Where the Device Tree property thermtrip defines the shutdown limit value and <xxxxx> is the actual value.
To find the AOTAG thermal shutdown value, refer to this Device Tree property in the BPMP Firmware Device Tree of your platform.
Thermal Protection During Boot
The SoC uses the external thermal sensors or Always-On Thermal Alarm Generator (AOTAG) mechanisms, or both, to protect itself during boot.
Using the External Thermal Sensor
At power on, the external thermal sensor is configured with 108-degree Celsius thermal shutdown limit. This sensor can sense the SoC die temperature. However, during early boot in MB1, this shutdown threshold is changed to the qualified value. When the SoC temperature reaches the thermal shutdown limit, an immediate shutdown is triggered.
Using the Always-On Thermal Alarm Generator Sensor
The AOTAG is armed, in the early boot MB1 bootloader, with the following settings:
Cool-down threshold value
Shutdown threshold value
Cool-down timeout value
If the AOTAG temperature reaches or exceeds the cool-down threshold, boot is paused, and these actions are taken:
If, within the cool-down timeout period, the temperature drops below the cool-down threshold, boot continues.

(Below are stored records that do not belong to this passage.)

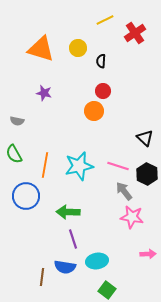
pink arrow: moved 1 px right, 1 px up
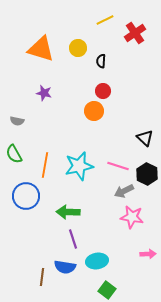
gray arrow: rotated 78 degrees counterclockwise
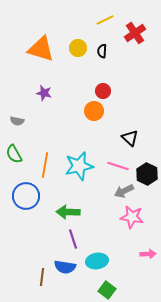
black semicircle: moved 1 px right, 10 px up
black triangle: moved 15 px left
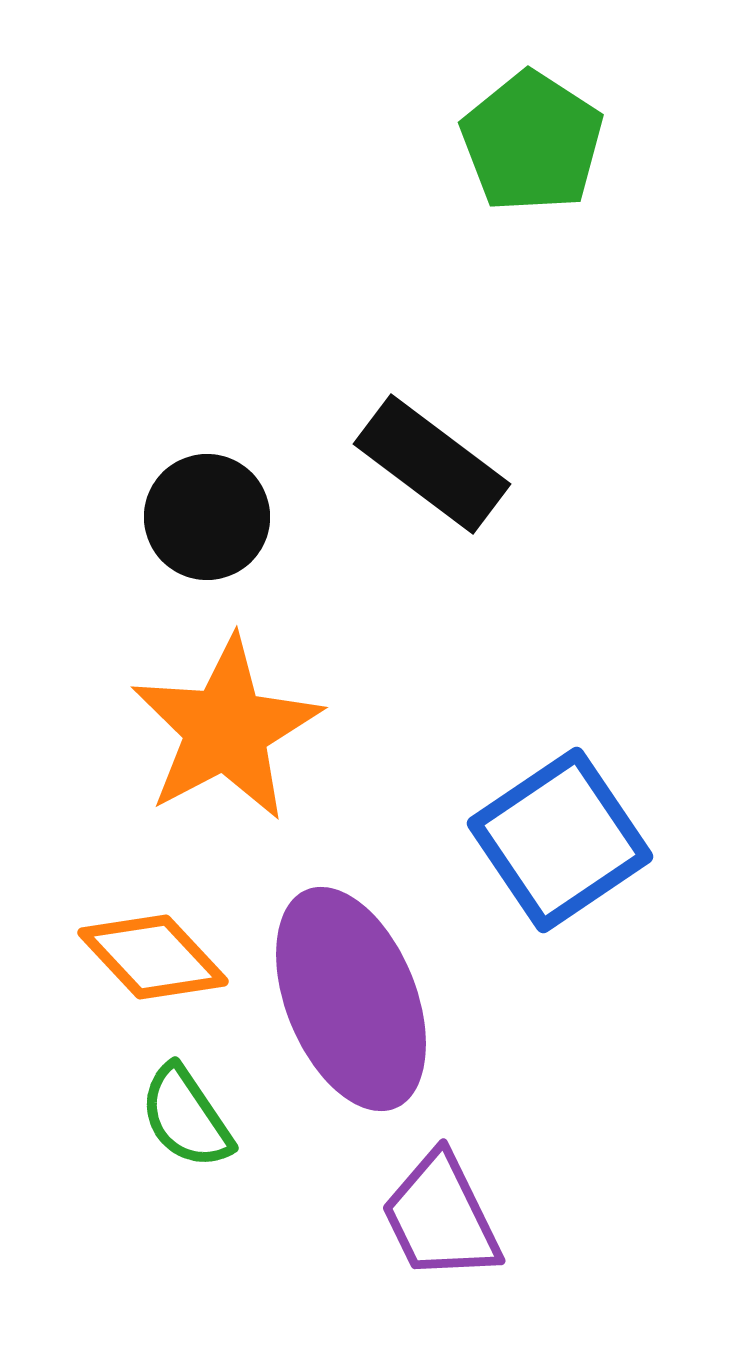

If the cool-down timeout period expires and the temperature is still above the cool-down threshold, AOTAG triggers thermal shutdown.
At any point in time after boot, when the Tegra die temperature exceeds the AOTAG shutdown threshold, AOTG triggers thermal shutdown.
MB1 AOTAG settings are provided via MB1 BCT configuration file.
<top>/drive-t186ref-foundation/platform-config/bct/t194/misc/tegra194-mb1-bct-misc-<*>.cfg
The variables are used in the configuration file are as follows.
##### aotag variables #####
aotag.boot_temp_threshold = 90000; # Shutdown threshold in Milli degC
aotag.cooldown_temp_threshold = 80000; # In Milli degC
aotag.cooldown_temp_timeout = 30000; # In Milli seconds
aotag.enable_shutdown = 1; # Set 1 to enable AOTAG shutdown
To locate the AOTAG setting values, consult the settings in the MB1 BCT configuration file of your platform.
User Space Thermal Alert
For details, consult the kernel documentation and device tree bindings available at:
<top>/Documentation/thermal/userspace_alert.txt
<top>/Documentation/devicetree/bindings/thermal/userspace-alert.txt
User space thermal alert can be configured to use any thermal zone.
For customer use cases to get alerts for changes in the SoC junction temperature, user-space thermal alert must be configured to use the Tj-therm thermal zone.